Come avete fatto durante questi lunghi mesi in cui sostanzialmente causa pandemia i rapporti e le relazioni hanno subito un brusco taglio? Vi siete fermati anche voi?

“Assolutamente no. Sicuramente meno concerti e meno occasioni di manifestazione pubblica, ma abbiamo continuato a fare quello che forse è la nostra mission principale: aiutare chi ha bisogno. Anche prima del Covid offrivamo ad esempio delle consulenze per lavoratori e sostenevamo delle cause sociali ma negli ultimi tempi data la situazione abbiamo sentito la necessità di offrire il nostro supporto concreto attraverso il banco solidale. Con questa iniziativa per esempio, consapevoli che gli aiuti istituzionali non possono arrivare dappertutto, abbiamo aiutato anche con generi alimentari o medicinali: ora grazie al supporto di alcuni professionisti faremo partire anche un sportello di ascolto. La gravità del momento richiede che ci si sostenga e che si faccia rete e noi ci siamo”.

Iniziative lodevoli: non pensa che proporre anche all’amministrazione comunale un vostro aiuto operativo potrebbe essere una chiave di lettura per iniziare a distendere i rapporti con Palazzo Garbin?

“Ci abbiamo provato ancora durante la prima ondata pandemica: ci siamo offerti per dare una mano, un supporto logistico, gestito nella nostra indipendenza ma a completo servizio della collettività. Completamente inascoltati. Come dicevo prima quello del Sindaco non è solo un pregiudizio: semplicemente non rientriamo nei suoi piani e nemmeno in quelli dei suoi amici”.

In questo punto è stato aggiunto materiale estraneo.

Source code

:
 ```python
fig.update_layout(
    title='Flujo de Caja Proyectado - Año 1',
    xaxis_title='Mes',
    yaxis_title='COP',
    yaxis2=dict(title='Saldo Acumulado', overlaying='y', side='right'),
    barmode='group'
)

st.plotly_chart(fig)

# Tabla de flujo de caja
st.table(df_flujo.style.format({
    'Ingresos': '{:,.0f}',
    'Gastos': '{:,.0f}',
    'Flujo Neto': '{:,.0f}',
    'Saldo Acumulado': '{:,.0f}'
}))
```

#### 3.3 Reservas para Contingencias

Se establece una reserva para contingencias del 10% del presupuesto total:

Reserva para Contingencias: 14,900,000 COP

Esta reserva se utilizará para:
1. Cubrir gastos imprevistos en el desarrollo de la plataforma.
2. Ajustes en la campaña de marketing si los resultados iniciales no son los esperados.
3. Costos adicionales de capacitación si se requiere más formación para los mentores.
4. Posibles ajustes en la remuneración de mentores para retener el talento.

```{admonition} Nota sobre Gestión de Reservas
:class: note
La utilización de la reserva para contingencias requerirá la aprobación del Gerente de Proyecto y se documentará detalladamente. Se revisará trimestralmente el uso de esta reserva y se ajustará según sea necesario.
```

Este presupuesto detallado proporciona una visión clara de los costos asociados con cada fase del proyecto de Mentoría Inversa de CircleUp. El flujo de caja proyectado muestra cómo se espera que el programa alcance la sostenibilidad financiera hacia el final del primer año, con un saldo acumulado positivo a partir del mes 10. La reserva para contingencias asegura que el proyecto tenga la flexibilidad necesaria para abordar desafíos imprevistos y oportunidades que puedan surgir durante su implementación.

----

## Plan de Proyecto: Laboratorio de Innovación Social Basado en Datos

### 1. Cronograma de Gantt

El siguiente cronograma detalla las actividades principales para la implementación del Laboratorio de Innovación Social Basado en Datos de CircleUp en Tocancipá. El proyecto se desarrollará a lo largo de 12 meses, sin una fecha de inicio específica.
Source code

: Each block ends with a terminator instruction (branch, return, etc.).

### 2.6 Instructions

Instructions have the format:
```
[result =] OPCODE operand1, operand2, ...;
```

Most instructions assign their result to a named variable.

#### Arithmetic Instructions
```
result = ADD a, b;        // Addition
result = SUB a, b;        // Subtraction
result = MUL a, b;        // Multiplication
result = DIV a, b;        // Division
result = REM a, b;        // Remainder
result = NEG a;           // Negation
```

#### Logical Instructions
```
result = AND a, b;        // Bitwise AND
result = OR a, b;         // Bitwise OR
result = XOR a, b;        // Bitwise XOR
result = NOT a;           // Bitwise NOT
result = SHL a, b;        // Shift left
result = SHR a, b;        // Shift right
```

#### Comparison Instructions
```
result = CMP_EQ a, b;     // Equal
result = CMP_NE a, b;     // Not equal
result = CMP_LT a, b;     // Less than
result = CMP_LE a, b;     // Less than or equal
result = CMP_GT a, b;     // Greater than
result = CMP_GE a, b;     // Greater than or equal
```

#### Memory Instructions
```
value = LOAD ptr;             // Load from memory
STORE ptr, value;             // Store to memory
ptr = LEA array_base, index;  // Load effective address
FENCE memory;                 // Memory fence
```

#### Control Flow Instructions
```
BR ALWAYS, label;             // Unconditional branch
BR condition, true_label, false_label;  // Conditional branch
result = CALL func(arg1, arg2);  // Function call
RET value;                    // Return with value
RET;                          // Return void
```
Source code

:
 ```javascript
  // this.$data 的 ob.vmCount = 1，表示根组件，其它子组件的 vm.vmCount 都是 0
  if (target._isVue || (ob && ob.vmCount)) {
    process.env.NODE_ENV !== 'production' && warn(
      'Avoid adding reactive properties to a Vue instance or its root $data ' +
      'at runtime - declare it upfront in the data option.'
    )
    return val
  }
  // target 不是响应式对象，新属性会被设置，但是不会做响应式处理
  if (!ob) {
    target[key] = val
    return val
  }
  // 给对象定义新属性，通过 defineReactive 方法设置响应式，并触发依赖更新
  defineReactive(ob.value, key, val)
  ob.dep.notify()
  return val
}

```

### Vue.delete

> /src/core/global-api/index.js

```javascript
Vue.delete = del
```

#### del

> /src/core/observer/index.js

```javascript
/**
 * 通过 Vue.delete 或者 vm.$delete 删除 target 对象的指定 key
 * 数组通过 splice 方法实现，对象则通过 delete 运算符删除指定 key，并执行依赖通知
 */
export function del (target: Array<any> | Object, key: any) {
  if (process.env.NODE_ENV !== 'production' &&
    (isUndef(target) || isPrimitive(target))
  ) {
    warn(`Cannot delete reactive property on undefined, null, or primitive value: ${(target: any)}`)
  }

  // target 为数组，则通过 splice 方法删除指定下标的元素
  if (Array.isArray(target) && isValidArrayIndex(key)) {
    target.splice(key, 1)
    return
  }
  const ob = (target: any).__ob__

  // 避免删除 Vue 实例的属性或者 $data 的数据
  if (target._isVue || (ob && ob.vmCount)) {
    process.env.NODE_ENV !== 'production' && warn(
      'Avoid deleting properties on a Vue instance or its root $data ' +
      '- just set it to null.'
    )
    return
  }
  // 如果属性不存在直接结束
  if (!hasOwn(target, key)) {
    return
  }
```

Presumo lei faccia riferimento  a quella destra di Schio col quale anche lo scorso luglio si è riaccesa la miccia. Non pensa che anche questo faccia male alla vostra immagine pubblica?

“Schio è sempre stata una città libera, democratica e antifascista. Si parla di noi e degli scontri con la polizia, ma non si dice che è stato consentito ai soliti fascisti di sfilare per Schio inneggiando a quel periodo. Persino l’assessore regionale che va alla radio cantando Faccetta Nera – l’ assessore Elena Donazzan ndr – ha applaudito pubblicamente  a quei ‘bravi ragazzi’: preciso che se non avvenissero questi sfregi alla democrazia, non avremmo avuto bisogno di manifestare. Il Sindaco Orsi lo sa bene, ma sappiamo da che parte sta al di là delle prese di posizione di circostanza.

Jacopo, colga l’occasione per togliersi quell’etichetta di provocatore e di fannullone che qualcuno ha affibbiato su di lei e sui suoi compagni. Stamattina si è alzato tardi?

“Stamattina ero al lavoro, e di lavori anche se ho solo 29 anni ne ho fatti molti. Sono laureato in storia e sto ancora studiando. Guardi che in Arcadia, “l’associato” tipo non esiste: ci sono studenti, professionisti e perfino pensionati. Una comunità pensante e dinamica: Arcadia non è un mondo a sè, ma parte integrante della comunità, uno spazio plurale che guarda a Schio e a tutto l’Alto Vicentino. In questi giorni assieme al ‘Collettivo Rotte Balcaniche Alto Vicentino’ stiamo raccogliendo vestiario e beni di prima necessità per i migranti bloccati in Bosnia al freddo e alle intemperie. La solidarietà è contagiosa e conta più di mille parole”.